3D Tiles also allows us to use the 3D Tiles styling language to adjust our style. The 3D Tiles style defines the expressions used to evaluate color (RGB and transparency) and displays the properties of the Cesium 3D Tile Feature feature, which is part of the tileset, such as a single building in a city. Styles are usually based on feature attributes stored in tile batch tables. Feature attributes can be anything like height, name, coordinates, construction date, etc., but are built into tileset asset. Styles are defined in JSON, and expressions are written in a small set of JavaScript for styling. In addition, Style Language provides a set of built-in functions to support common mathematical operations.

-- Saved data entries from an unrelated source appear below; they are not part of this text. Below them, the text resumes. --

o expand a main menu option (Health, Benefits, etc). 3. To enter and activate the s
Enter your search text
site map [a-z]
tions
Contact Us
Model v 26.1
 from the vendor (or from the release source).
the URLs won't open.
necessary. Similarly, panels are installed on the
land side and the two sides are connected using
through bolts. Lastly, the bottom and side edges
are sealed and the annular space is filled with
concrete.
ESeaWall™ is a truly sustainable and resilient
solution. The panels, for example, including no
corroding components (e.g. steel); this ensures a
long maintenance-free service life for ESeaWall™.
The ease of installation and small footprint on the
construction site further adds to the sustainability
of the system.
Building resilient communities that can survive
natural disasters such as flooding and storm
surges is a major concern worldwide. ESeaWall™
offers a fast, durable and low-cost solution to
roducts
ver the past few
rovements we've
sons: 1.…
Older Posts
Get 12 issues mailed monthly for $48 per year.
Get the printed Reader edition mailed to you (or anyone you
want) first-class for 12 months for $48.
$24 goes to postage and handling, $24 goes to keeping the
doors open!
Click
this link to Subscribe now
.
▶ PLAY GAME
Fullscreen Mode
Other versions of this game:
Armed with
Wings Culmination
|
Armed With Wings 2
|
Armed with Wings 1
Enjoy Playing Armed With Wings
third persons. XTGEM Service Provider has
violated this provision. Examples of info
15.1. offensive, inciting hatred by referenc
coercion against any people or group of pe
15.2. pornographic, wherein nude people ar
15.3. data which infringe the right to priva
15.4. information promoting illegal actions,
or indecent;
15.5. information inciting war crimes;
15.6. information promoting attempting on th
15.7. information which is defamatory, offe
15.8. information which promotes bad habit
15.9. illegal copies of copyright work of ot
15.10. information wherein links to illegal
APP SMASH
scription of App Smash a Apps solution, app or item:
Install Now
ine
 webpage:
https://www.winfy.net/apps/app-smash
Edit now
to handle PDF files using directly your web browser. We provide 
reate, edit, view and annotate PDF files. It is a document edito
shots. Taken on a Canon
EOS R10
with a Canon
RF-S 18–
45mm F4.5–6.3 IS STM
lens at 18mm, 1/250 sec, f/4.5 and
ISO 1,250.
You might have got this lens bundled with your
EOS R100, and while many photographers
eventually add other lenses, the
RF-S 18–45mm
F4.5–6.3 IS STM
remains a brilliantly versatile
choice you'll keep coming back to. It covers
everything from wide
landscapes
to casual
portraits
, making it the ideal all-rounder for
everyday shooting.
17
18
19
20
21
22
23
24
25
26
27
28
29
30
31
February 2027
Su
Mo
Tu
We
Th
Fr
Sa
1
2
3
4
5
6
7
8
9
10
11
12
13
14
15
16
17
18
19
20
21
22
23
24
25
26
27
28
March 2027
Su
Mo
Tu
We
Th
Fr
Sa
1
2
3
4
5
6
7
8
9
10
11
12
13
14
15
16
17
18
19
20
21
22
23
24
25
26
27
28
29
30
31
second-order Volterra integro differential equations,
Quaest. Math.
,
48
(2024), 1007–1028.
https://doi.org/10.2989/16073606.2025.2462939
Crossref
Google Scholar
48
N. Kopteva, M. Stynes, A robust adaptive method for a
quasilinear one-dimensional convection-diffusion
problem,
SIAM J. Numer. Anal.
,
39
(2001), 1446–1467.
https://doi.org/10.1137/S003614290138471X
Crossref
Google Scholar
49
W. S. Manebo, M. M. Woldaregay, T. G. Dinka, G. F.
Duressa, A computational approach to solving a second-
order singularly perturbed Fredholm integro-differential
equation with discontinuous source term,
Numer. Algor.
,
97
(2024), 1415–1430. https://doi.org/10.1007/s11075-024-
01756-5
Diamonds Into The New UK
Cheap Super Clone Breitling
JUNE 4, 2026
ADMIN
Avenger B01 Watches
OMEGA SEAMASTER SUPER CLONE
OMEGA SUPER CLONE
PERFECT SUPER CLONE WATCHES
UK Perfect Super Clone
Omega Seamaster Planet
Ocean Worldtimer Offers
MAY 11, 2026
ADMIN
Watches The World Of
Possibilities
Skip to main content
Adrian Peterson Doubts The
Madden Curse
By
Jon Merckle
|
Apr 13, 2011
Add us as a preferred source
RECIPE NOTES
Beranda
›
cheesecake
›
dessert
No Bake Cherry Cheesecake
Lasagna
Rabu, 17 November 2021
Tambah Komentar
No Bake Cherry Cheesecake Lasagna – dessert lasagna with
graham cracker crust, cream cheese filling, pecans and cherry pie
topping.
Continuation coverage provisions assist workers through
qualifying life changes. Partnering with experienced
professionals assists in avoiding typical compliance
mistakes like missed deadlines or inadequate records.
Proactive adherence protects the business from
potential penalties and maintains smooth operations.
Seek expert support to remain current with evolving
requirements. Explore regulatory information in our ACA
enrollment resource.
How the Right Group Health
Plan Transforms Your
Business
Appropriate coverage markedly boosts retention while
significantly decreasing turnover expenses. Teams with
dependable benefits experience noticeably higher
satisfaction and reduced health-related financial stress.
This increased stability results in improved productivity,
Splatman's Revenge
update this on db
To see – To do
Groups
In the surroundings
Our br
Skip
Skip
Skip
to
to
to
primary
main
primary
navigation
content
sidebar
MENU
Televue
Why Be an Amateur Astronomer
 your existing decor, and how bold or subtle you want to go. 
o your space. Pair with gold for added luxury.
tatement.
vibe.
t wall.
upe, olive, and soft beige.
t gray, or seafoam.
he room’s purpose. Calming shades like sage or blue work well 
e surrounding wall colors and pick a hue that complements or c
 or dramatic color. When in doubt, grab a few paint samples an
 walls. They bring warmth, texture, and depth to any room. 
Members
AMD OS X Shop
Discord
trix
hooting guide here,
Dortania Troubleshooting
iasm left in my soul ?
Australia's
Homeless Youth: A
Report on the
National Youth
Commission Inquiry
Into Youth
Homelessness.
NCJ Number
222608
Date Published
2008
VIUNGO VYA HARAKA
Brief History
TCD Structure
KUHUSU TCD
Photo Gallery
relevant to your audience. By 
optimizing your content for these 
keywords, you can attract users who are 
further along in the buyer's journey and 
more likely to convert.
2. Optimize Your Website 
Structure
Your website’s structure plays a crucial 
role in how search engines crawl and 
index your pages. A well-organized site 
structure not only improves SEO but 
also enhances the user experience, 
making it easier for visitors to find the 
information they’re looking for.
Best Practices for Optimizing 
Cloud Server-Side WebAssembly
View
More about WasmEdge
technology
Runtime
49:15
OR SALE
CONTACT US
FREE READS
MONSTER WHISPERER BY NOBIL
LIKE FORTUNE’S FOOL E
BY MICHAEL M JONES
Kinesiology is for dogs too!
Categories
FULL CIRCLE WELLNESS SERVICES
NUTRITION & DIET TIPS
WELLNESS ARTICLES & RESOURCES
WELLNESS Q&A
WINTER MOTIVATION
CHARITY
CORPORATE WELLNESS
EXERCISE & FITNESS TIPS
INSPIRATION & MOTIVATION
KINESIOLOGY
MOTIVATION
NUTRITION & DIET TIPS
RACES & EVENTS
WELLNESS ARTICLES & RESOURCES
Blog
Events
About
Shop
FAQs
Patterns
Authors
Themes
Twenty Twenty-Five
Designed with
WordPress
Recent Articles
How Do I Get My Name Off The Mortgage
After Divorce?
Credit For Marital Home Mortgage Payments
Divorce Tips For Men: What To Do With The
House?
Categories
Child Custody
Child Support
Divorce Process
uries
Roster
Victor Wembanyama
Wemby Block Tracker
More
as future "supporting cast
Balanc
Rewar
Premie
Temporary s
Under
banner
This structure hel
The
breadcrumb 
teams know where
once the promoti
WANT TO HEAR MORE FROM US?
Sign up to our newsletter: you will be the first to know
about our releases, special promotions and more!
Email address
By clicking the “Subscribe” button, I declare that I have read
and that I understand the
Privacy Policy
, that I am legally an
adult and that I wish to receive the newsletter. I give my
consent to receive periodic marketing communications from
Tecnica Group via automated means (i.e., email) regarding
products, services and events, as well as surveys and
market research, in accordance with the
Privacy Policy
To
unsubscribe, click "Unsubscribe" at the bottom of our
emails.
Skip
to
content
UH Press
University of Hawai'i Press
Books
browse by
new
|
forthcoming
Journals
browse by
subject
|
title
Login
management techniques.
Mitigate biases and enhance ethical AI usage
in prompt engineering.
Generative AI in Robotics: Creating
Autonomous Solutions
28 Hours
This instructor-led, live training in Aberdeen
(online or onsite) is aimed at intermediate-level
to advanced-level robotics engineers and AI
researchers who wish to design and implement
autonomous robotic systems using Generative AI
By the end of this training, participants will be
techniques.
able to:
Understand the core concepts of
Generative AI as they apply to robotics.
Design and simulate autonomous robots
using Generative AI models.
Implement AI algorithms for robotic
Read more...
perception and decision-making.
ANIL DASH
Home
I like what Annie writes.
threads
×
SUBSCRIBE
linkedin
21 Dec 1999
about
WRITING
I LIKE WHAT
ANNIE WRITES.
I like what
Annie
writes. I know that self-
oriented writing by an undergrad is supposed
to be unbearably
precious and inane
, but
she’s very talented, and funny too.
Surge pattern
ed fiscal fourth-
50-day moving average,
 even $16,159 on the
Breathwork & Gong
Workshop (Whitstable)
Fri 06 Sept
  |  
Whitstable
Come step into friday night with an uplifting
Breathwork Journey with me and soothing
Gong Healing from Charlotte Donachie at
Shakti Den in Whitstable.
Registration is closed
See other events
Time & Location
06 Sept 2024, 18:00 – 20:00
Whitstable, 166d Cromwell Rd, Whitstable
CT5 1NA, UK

An example of Cesium 3D Tileset Style is as follows:
var defaultStyle = new Cesium.Cesium3DTileStyle({ color : "color('white')", show : true });
The above code makes our NYC tileset white and always visible. To actually set the tileset style, we set city.style:
city.style = defaultStyle;
We can also define many styles that we like. For example, make buildings transparent:
var transparentStyle = new Cesium.Cesium3DTileStyle({ color : "color('white', 0.3)", show : true });
Using the same style to achieve each feature in our tileset is just fur work. We can also use attributes specific to each feature to determine the shape. Here is an example of building color based on building height:
var heightStyle = new Cesium.Cesium3DTileStyle({ color : { conditions : [ ["${height} >= 300", "rgba(45, 0, 75, 0.5)"], ["${height} >= 200", "rgb(102, 71, 151)"], ["${height} >= 100", "rgb(170, 162, 204)"], ["${height} >= 50", "rgb(224, 226, 238)"], ["${height} >= 25", "rgb(252, 230, 200)"], ["${height} >= 10", "rgb(248, 176, 87)"], ["${height} >= 5", "rgb(198, 106, 11)"], ["true", "rgb(127, 59, 8)"] ] } });
To exchange between styles, we can add more code to listen for HTML input:
var tileStyle = document.getElementById('tileStyle'); function set3DTileStyle() { var selectedStyle = tileStyle.options[tileStyle.selectedIndex].value; if (selectedStyle === 'none') { city.style = defaultStyle; } else if (selectedStyle === 'height') { city.style = heightStyle; } else if (selectedStyle === 'transparent') { city.style = transparentStyle; } } tileStyle.addEventListener('change', set3DTileStyle);
For more examples of 3D Tiles, how to use them and how to adjust styles, see the 3D Tiles sandcastle demos.